Projekt von Kevin Chovanec M.A.

“Pan-Protestant Heroism in Early Modern England”

My current project builds on my dissertation, which explored transnational religious identification in England by tracing the written response to and construction of the Protestant heroes of the late sixteenth and early seventeenth centuries. Along with a growing number of critics interested in early modern transnationalism, I began to question the scholarly narrative that claimed the early modern period as a central moment for English nation-writing. Too many writers continued to prioritize alternative, hybrid, especially religious, identities, and the concept of the nation was clearly in flux. As a way of tracing literature and identities across national borders, I followed the tradition of continental Protestant heroism, extending from Willem van Oranje through Gustavus Adolphus, and explored how English participation in the church (another rapidly changing imagined community) allowed them to appropriate and celebrate the continental leaders.
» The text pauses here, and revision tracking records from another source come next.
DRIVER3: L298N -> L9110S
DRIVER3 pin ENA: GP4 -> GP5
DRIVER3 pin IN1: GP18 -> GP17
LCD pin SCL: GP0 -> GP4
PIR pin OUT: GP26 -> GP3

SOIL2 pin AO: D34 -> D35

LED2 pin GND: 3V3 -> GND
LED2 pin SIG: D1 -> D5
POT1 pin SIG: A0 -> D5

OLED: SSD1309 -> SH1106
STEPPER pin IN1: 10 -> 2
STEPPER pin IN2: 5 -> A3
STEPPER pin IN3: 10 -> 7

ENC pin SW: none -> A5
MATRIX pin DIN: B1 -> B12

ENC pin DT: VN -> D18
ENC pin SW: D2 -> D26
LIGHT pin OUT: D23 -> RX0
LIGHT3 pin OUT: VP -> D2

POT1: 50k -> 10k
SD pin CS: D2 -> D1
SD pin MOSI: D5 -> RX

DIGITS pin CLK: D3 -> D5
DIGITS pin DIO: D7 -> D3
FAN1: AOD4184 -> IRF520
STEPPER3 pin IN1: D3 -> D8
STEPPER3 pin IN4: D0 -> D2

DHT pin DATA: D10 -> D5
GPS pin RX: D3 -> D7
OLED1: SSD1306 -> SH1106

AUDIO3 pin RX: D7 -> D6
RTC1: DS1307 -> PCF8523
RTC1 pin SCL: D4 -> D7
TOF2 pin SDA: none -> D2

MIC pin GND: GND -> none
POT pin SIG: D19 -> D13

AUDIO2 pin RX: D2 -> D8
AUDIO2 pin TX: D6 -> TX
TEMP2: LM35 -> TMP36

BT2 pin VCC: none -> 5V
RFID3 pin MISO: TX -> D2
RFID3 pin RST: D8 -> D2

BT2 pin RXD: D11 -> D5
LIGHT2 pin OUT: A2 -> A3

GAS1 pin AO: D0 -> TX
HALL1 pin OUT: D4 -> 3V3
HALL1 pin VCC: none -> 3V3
I argue that these continental figures, along with the networks and literature associated with them, profoundly shaped English identity in the early modern period. The transnational lens of pan-Protestant heroism uncovers literary communities and collaboration often forgotten and places even canonical English authors – like Edmund Spenser – in novel, transnational contexts. I am particularly interested in the ways early modern writers and audiences remained connected, how alterity itself was unstable and uncertain, open to negotiation.

Though my dissertation project focused most prominently on English writers, it revealed that a full understanding of these authors will demand a more multilingual approach. Currently, I am surveying Dutch, German, and Neo-Latin writing on the central figures of militant Pan-Protestantism. I would like to make the case that these heroes became icons within a vibrant pan-Protestant literary field that existed in the early modern period, multilingual, transnational, and widely divergent from our modern conception of literature.